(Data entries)
-*-*-

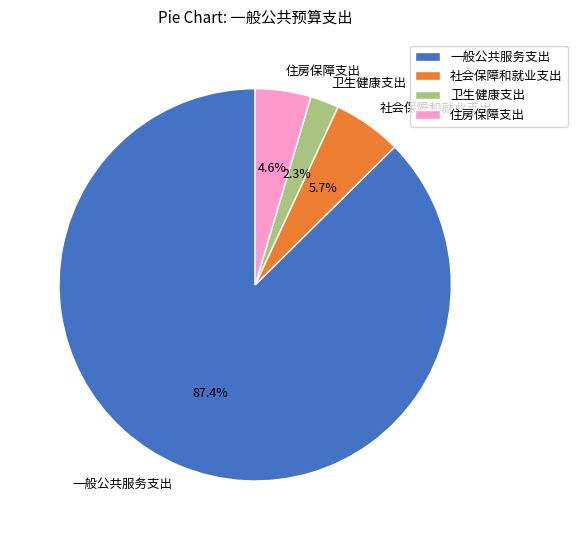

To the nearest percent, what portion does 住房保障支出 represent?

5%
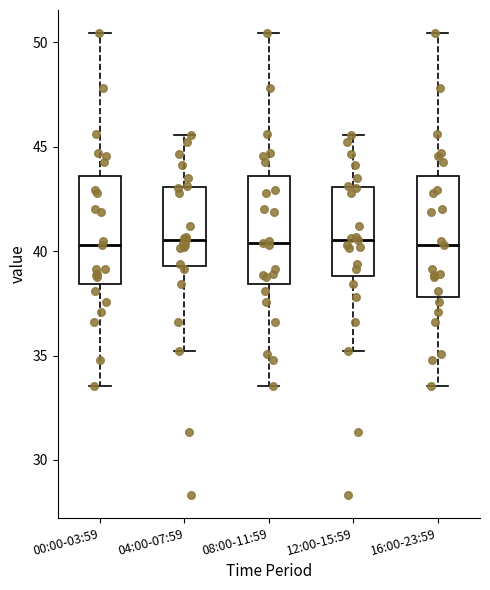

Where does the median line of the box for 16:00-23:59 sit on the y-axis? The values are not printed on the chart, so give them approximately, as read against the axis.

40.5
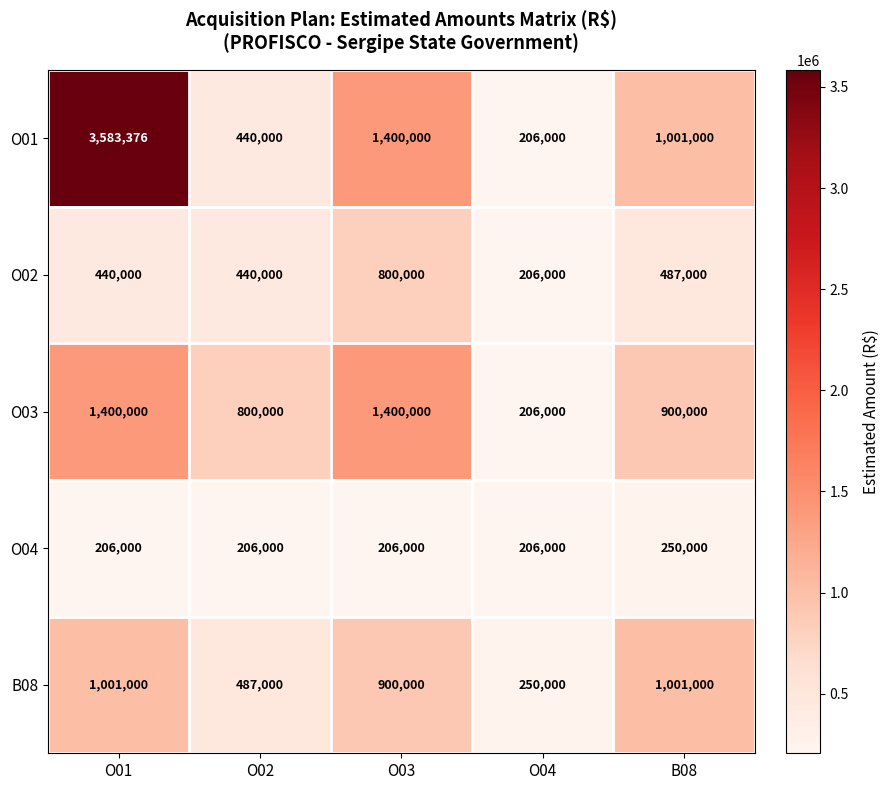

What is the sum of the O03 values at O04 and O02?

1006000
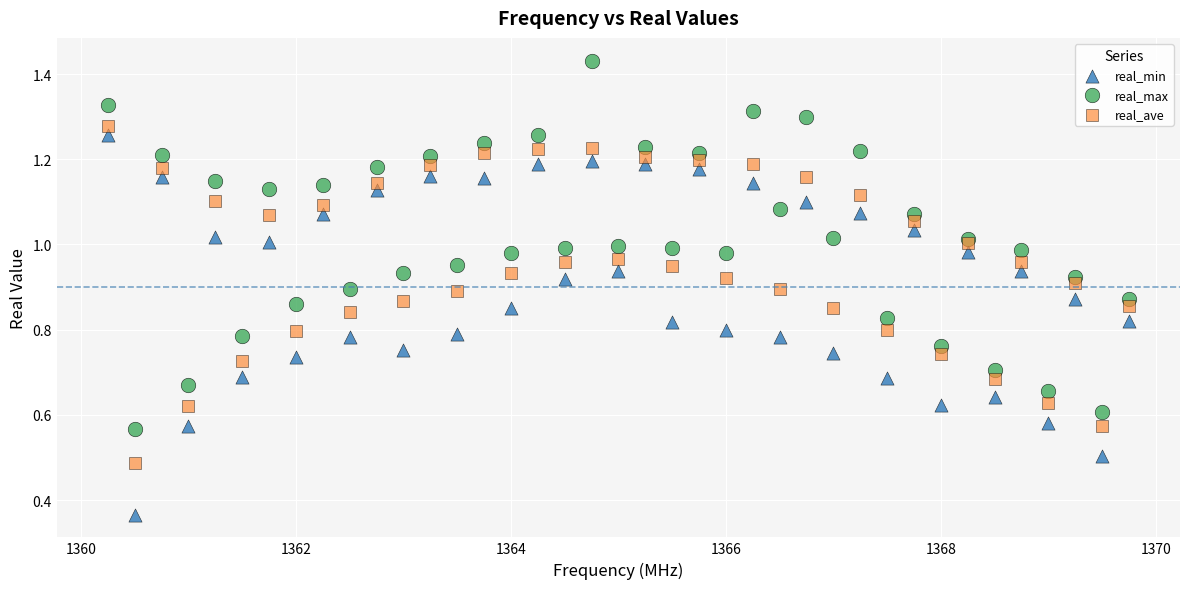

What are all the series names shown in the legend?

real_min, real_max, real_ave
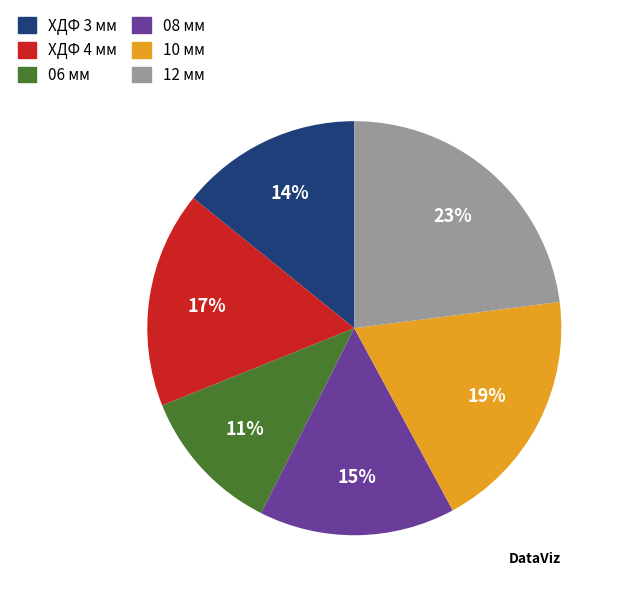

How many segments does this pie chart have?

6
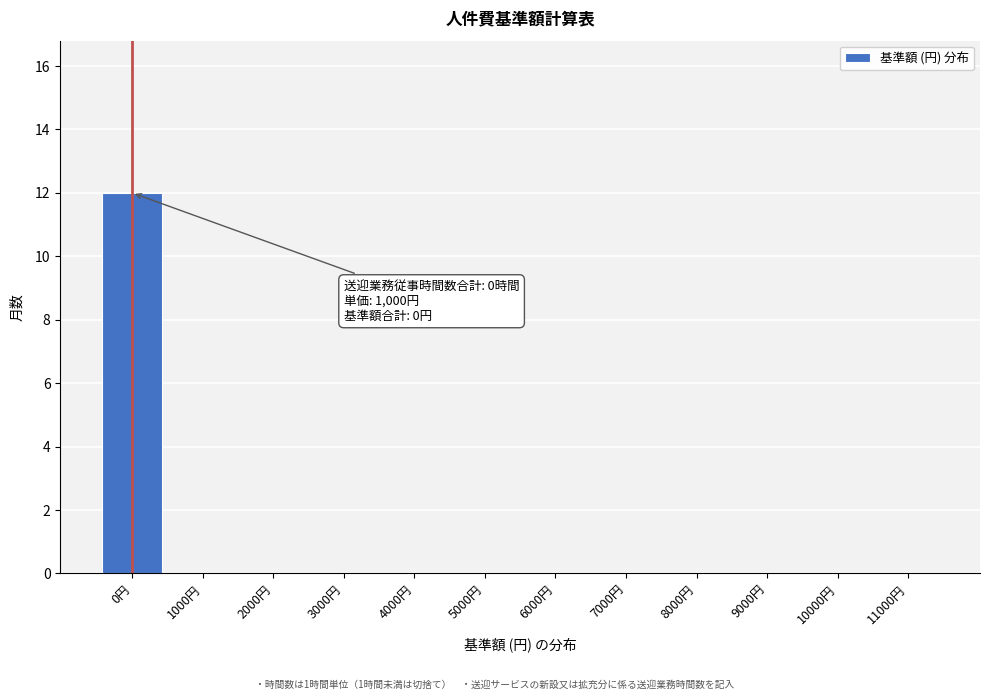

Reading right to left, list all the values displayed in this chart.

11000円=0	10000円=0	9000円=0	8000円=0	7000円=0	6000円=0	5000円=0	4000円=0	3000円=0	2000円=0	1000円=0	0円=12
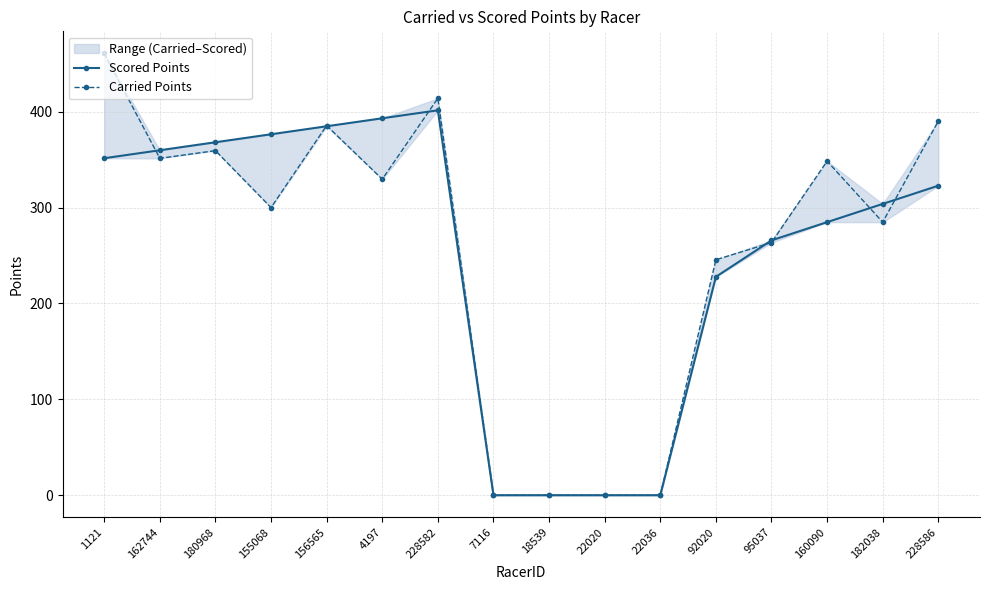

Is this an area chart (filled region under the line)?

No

-*-*-

* _Requirement_
Render every line of the items above as a Markdown table with the columns Number and Entry line, numbering the rows in order. Omit blank lines and the pictures.

* _Expected answer_
| Number | Entry line |
|---|---|
| 1 | To the nearest percent, what portion does 住房保障支出 represent? |
| 2 | 5% |
| 3 | Where does the median line of the box for 16:00-23:59 sit on the y-axis? The values are not printed on the chart, so give them approximately, as read against the axis. |
| 4 | 40.5 |
| 5 | What is the sum of the O03 values at O04 and O02? |
| 6 | 1006000 |
| 7 | What are all the series names shown in the legend? |
| 8 | real_min, real_max, real_ave |
| 9 | How many segments does this pie chart have? |
| 10 | 6 |
| 11 | Reading right to left, list all the values displayed in this chart. |
| 12 | 11000円=0	10000円=0	9000円=0	8000円=0	7000円=0	6000円=0	5000円=0	4000円=0	3000円=0	2000円=0	1000円=0	0円=12 |
| 13 | Is this an area chart (filled region under the line)? |
| 14 | No |